In a few isolated roadsides in the Carolina Piedmont, the yellow floral display includes the federally endangered Schweinitz’s sunflower.
As a service learning activity, members of Catawba College Professor Jay F. Bolin’s field botany course worked with the U.S. Fish and Wildlife Service and North Carolina Natural Heritage Program to take a census of all known populations of Schweinitz’s sunflower in Rowan and Cabarrus counties.

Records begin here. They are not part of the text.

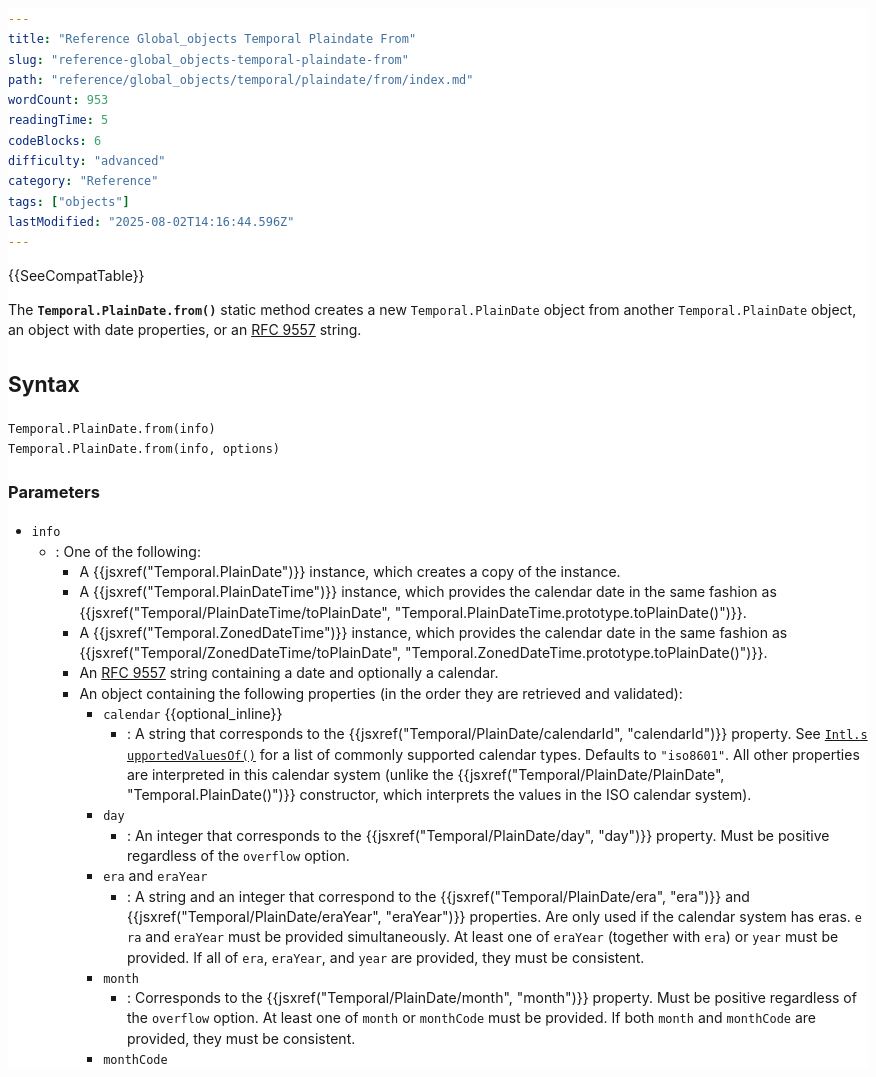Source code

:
 ```yaml
---
title: "Reference Global_objects Temporal Plaindate From"
slug: "reference-global_objects-temporal-plaindate-from"
path: "reference/global_objects/temporal/plaindate/from/index.md"
wordCount: 953
readingTime: 5
codeBlocks: 6
difficulty: "advanced"
category: "Reference"
tags: ["objects"]
lastModified: "2025-08-02T14:16:44.596Z"
---
```



{{SeeCompatTable}}

The **`Temporal.PlainDate.from()`** static method creates a new `Temporal.PlainDate` object from another `Temporal.PlainDate` object, an object with date properties, or an [RFC 9557](/en-US/docs/Web/JavaScript/Reference/Global_Objects/Temporal/PlainDate#rfc_9557_format) string.

## Syntax

```js-nolint
Temporal.PlainDate.from(info)
Temporal.PlainDate.from(info, options)
```

### Parameters

- `info`
  - : One of the following:
    - A {{jsxref("Temporal.PlainDate")}} instance, which creates a copy of the instance.
    - A {{jsxref("Temporal.PlainDateTime")}} instance, which provides the calendar date in the same fashion as {{jsxref("Temporal/PlainDateTime/toPlainDate", "Temporal.PlainDateTime.prototype.toPlainDate()")}}.
    - A {{jsxref("Temporal.ZonedDateTime")}} instance, which provides the calendar date in the same fashion as {{jsxref("Temporal/ZonedDateTime/toPlainDate", "Temporal.ZonedDateTime.prototype.toPlainDate()")}}.
    - An [RFC 9557](/en-US/docs/Web/JavaScript/Reference/Global_Objects/Temporal/PlainDate#rfc_9557_format) string containing a date and optionally a calendar.
    - An object containing the following properties (in the order they are retrieved and validated):
      - `calendar` {{optional_inline}}
        - : A string that corresponds to the {{jsxref("Temporal/PlainDate/calendarId", "calendarId")}} property. See [`Intl.supportedValuesOf()`](/en-US/docs/Web/JavaScript/Reference/Global_Objects/Intl/supportedValuesOf#supported_calendar_types) for a list of commonly supported calendar types. Defaults to `"iso8601"`. All other properties are interpreted in this calendar system (unlike the {{jsxref("Temporal/PlainDate/PlainDate", "Temporal.PlainDate()")}} constructor, which interprets the values in the ISO calendar system).
      - `day`
        - : An integer that corresponds to the {{jsxref("Temporal/PlainDate/day", "day")}} property. Must be positive regardless of the `overflow` option.
      - `era` and `eraYear`
        - : A string and an integer that correspond to the {{jsxref("Temporal/PlainDate/era", "era")}} and {{jsxref("Temporal/PlainDate/eraYear", "eraYear")}} properties. Are only used if the calendar system has eras. `era` and `eraYear` must be provided simultaneously. At least one of `eraYear` (together with `era`) or `year` must be provided. If all of `era`, `eraYear`, and `year` are provided, they must be consistent.
      - `month`
        - : Corresponds to the {{jsxref("Temporal/PlainDate/month", "month")}} property. Must be positive regardless of the `overflow` option. At least one of `month` or `monthCode` must be provided. If both `month` and `monthCode` are provided, they must be consistent.
      - `monthCode`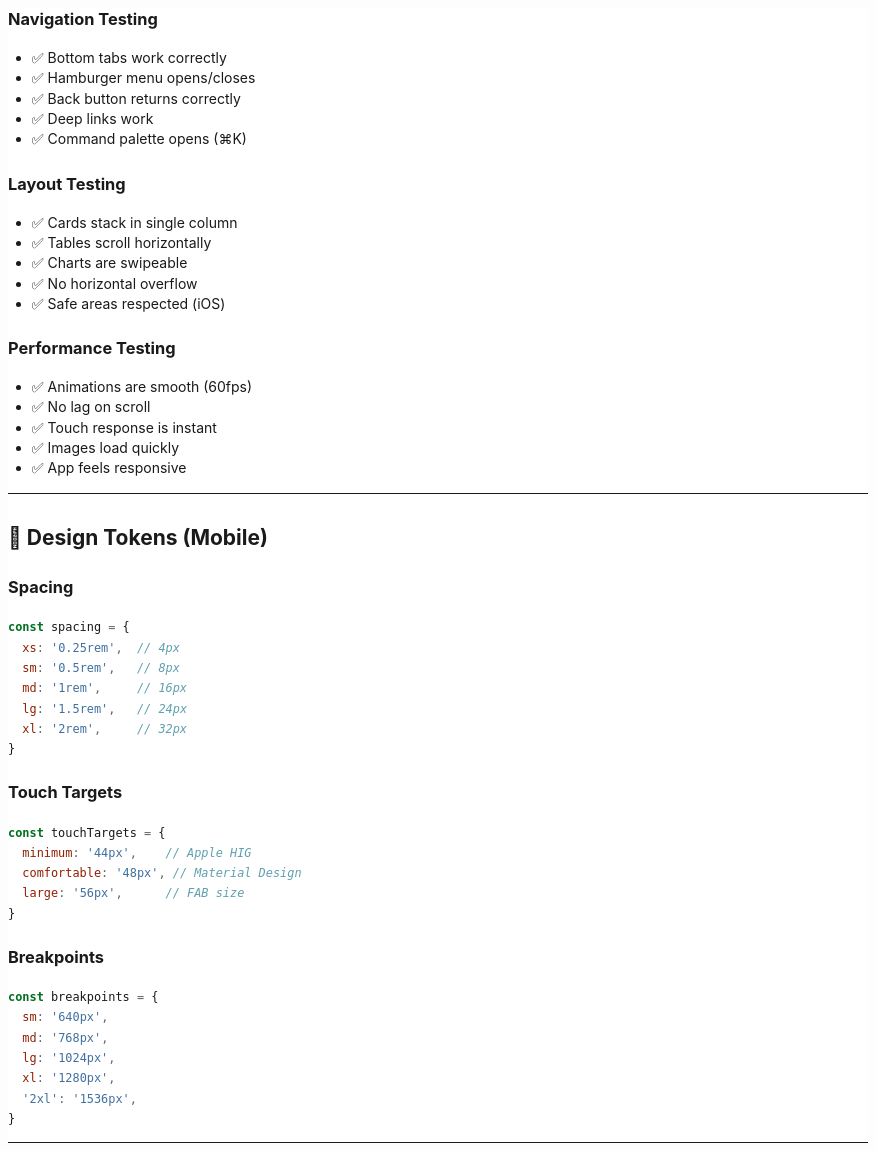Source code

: ### Navigation Testing
- ✅ Bottom tabs work correctly
- ✅ Hamburger menu opens/closes
- ✅ Back button returns correctly
- ✅ Deep links work
- ✅ Command palette opens (⌘K)

### Layout Testing
- ✅ Cards stack in single column
- ✅ Tables scroll horizontally
- ✅ Charts are swipeable
- ✅ No horizontal overflow
- ✅ Safe areas respected (iOS)

### Performance Testing
- ✅ Animations are smooth (60fps)
- ✅ No lag on scroll
- ✅ Touch response is instant
- ✅ Images load quickly
- ✅ App feels responsive

---

## 🎨 Design Tokens (Mobile)

### Spacing
```javascript
const spacing = {
  xs: '0.25rem',  // 4px
  sm: '0.5rem',   // 8px
  md: '1rem',     // 16px
  lg: '1.5rem',   // 24px
  xl: '2rem',     // 32px
}
```

### Touch Targets
```javascript
const touchTargets = {
  minimum: '44px',    // Apple HIG
  comfortable: '48px', // Material Design
  large: '56px',      // FAB size
}
```

### Breakpoints
```javascript
const breakpoints = {
  sm: '640px',
  md: '768px',
  lg: '1024px',
  xl: '1280px',
  '2xl': '1536px',
}
```

---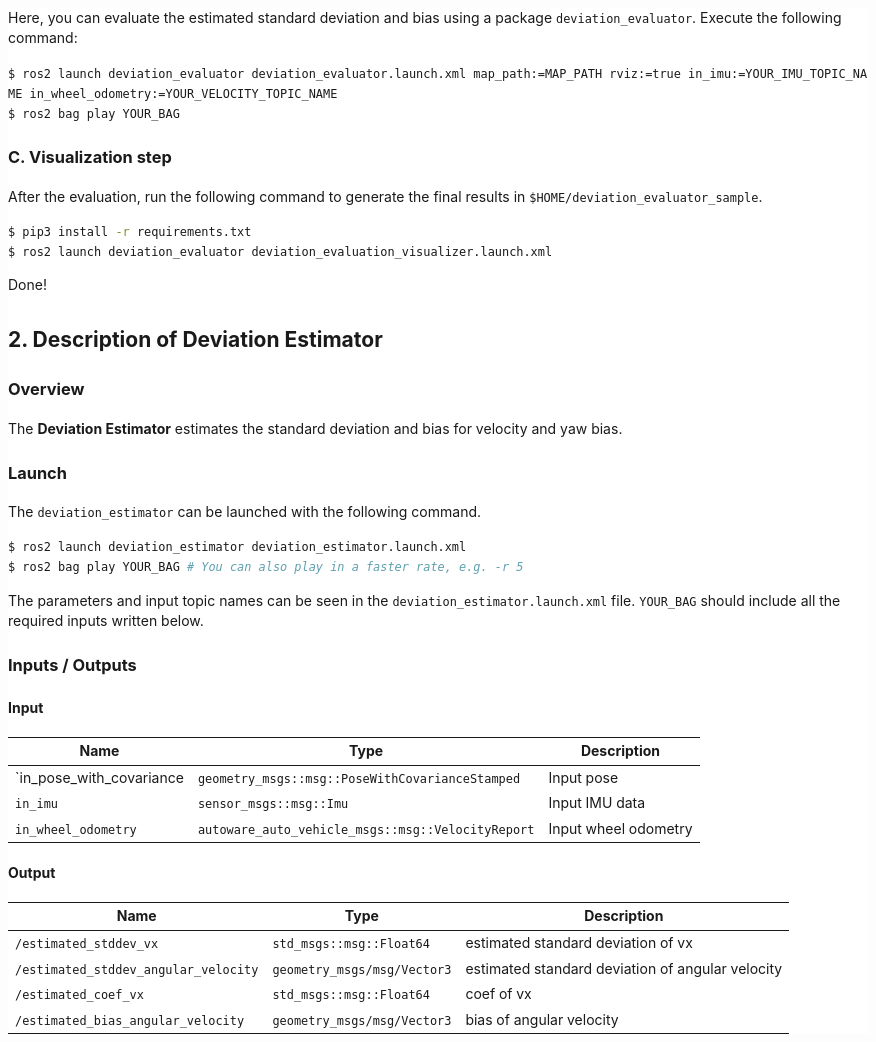Here, you can evaluate the estimated standard deviation and bias using a package `deviation_evaluator`.
Execute the following command:

```sh
$ ros2 launch deviation_evaluator deviation_evaluator.launch.xml map_path:=MAP_PATH rviz:=true in_imu:=YOUR_IMU_TOPIC_NAME in_wheel_odometry:=YOUR_VELOCITY_TOPIC_NAME
$ ros2 bag play YOUR_BAG
```

### C. Visualization step

After the evaluation, run the following command to generate the final results in `$HOME/deviation_evaluator_sample`.

```sh
$ pip3 install -r requirements.txt
$ ros2 launch deviation_evaluator deviation_evaluation_visualizer.launch.xml
```

Done!

## 2. Description of Deviation Estimator

### Overview

The **Deviation Estimator** estimates the standard deviation and bias for velocity and yaw bias.

### Launch

The `deviation_estimator` can be launched with the following command.

```sh
$ ros2 launch deviation_estimator deviation_estimator.launch.xml
$ ros2 bag play YOUR_BAG # You can also play in a faster rate, e.g. -r 5
```

The parameters and input topic names can be seen in the `deviation_estimator.launch.xml` file.
`YOUR_BAG` should include all the required inputs written below.

### Inputs / Outputs

#### Input

| Name                                                        | Type                                             | Description          |
| ----------------------------------------------------------- | ------------------------------------------------ | -------------------- |
| `in_pose_with_covariance         | `geometry_msgs::msg::PoseWithCovarianceStamped`  | Input pose           |
| `in_imu`          | `sensor_msgs::msg::Imu`                          | Input IMU data       |
| `in_wheel_odometry` | `autoware_auto_vehicle_msgs::msg::VelocityReport` | Input wheel odometry |

#### Output

| Name                                 | Type                        | Description                                      |
| ------------------------------------ | --------------------------- | ------------------------------------------------ |
| `/estimated_stddev_vx`               | `std_msgs::msg::Float64`    | estimated standard deviation of vx               |
| `/estimated_stddev_angular_velocity` | `geometry_msgs/msg/Vector3` | estimated standard deviation of angular velocity |
| `/estimated_coef_vx`                 | `std_msgs::msg::Float64`    | coef of vx                                       |
| `/estimated_bias_angular_velocity`   | `geometry_msgs/msg/Vector3` | bias of angular velocity                         |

The Schweinitz’s sunflower grows only in the Piedmont of North and South Carolina and has declined because of habitat loss and a lack of natural disturbances such as fire and grazing by herbivores
Unfortunately, all the known populations in the two-county area do not occur in formally protected natural areas or parks but cling to roadsides and power line or sewer rights of way. Roadsides and maintained rights of way provide suitable but precarious habitat where mowing simulates the effects of fire and herbivore grazing.
Catawba College field botany students surveyed 15 sites for Schweinitz’s sunflower during October, aided by geographic information system data provided by the National Heritage Program that they loaded into Google Earth on their smartphones to pinpoint the populations in the field. Most sites had been surveyed about five years ago, but one site had not been surveyed since 1991.
Students confirmed the identity the Schweinitz’s sunflower relative to other similar native sunflower species, counted all stems present, and noted flowering or fruit production.
Elizabeth Howard, a senior biology and environmental science major from Mocksville, said, “The sunflower survey was a great experience to have because these are plants you don’t get to see every day and it feels good to be helping to conserve them.”
After the fieldwork was completed, the students summarized the data and submitted it to the Natural Heritage Program and Fish and Wildlife Service. The data will be used as part the Wildlife Service’s five-year review of the recovery plan for the endangered species.
Laura Fogo, fish and wildlife biologist for the the Wildlife Service, said she was thrilled with the hard work of Catawba College students.
“This is great teamwork to help recover an endangered species,” she said.